[JOB] Report the lines of the data below that contain the string "your".

Saved entries:
::::
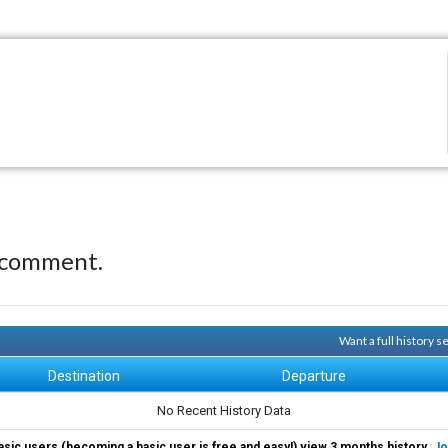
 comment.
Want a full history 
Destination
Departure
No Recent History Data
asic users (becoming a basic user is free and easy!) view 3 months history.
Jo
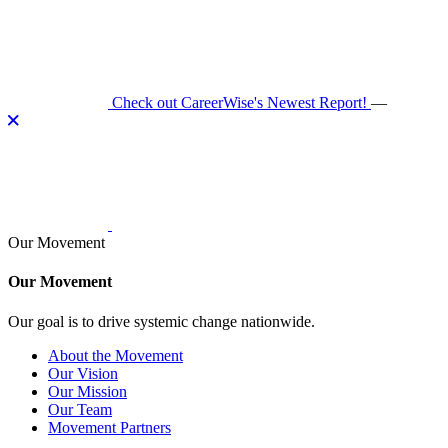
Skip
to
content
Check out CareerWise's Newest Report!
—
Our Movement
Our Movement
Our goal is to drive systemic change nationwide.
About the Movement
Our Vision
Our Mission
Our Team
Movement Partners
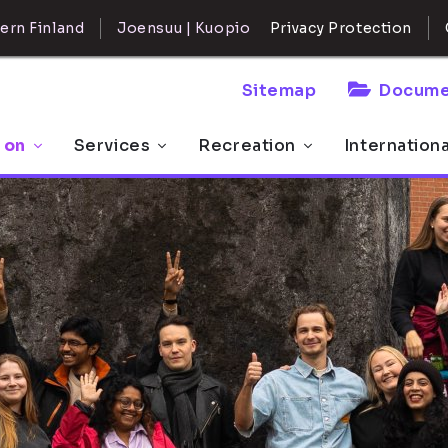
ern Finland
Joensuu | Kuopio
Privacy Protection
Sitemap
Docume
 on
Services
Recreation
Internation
::::
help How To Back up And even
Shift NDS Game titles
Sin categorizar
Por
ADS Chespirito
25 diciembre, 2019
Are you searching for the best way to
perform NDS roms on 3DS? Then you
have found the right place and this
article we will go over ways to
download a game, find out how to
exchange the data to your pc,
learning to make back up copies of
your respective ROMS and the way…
::::
[ANSWER AREA]
exchange the data to your pc,
your respective ROMS and the way…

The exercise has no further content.